Project IMPACT – which stands for Improving Access to Text – is focused on the making the process easier.
Project IMPACT director Hildelies Balk explained: “The problem with turning an historic document into a machine readable text is that it is so very old, everything is different from a modern document, it has old fonts, old words and a very difficult layout.“
Once scanned they are left full of errors, because computers struggle to read old texts with strange layouts, fonts and spellings.
Clemens Neudecker, technical manager for European projects at Koninklijke Bibliotheek, showed us one example: “This is the Principia Mathematica by Isaac Newton.

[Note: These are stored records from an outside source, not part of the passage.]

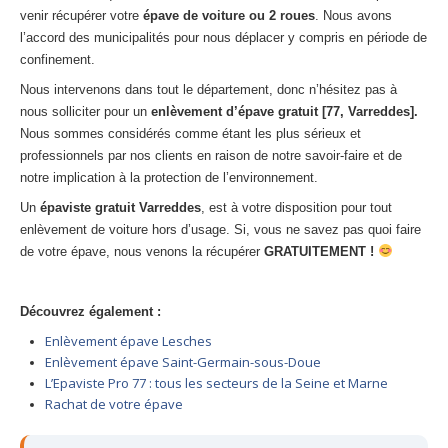
venir récupérer votre
épave de voiture ou 2 roues
. Nous avons
l’accord des municipalités pour nous déplacer y compris en période de
confinement.
Nous intervenons dans tout le département, donc n’hésitez pas à
nous solliciter pour un
enlèvement d’épave gratuit [77, Varreddes].
Nous sommes considérés comme étant les plus sérieux et
professionnels par nos clients en raison de notre savoir-faire et de
notre implication à la protection de l’environnement.
Un
épaviste gratuit Varreddes
, est à votre disposition pour tout
enlèvement de voiture hors d’usage. Si, vous ne savez pas quoi faire
de votre épave, nous venons la récupérer
GRATUITEMENT !
Découvrez également :
Enlèvement épave Lesches
Enlèvement épave Saint-Germain-sous-Doue
L’Epaviste Pro 77 : tous les secteurs de la Seine et Marne
Rachat de votre épave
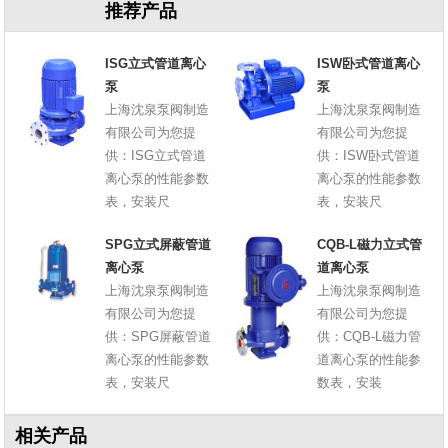
推荐产品
ISG立式管道离心
ISW卧式管道离心
泵
泵
上海沈泉泵阀制造
上海沈泉泵阀制造
有限公司为您提
有限公司为您提
供：ISG立式管道
供：ISW卧式管道
离心泵的性能参数
离心泵的性能参数
表，安装尺
表，安装尺
SPG立式屏蔽管道
CQB-L磁力立式管
离心泵
道离心泵
上海沈泉泵阀制造
上海沈泉泵阀制造
有限公司为您提
有限公司为您提
供：SPG屏蔽管道
供：CQB-L磁力管
离心泵的性能参数
道离心泵的性能参
表，安装尺
数表，安装
相关产品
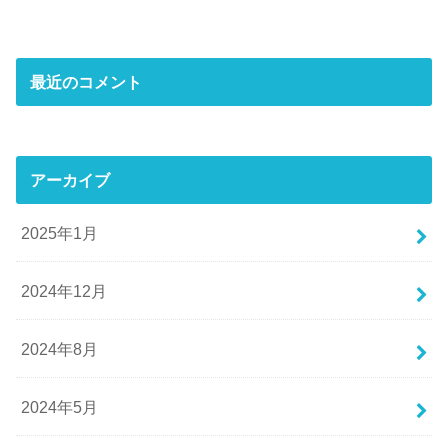
最近のコメント
アーカイブ
2025年1月
2024年12月
2024年8月
2024年5月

You see actually what we call shine through, that is ink from the opposite page which is just shining through the paper, you see that the paper is warped, and you can also see here there is this long ‘s’ also in use, which can very easily be confused with an ‘f’.”
Researchers at the National Library of the Netherlands have spent four years in a European project to improve software tools to read old books.
Researcher Hildelies Balk said: “We improved software for image enhancement, optical character recognition, post-correction of the document and language technology to make it more accessible.“
“Text that is not fully digital is virtually invisible. Everyone is used to going into a search engine, and looking for a word, and if they don’t find this it basically isn’t there for them.”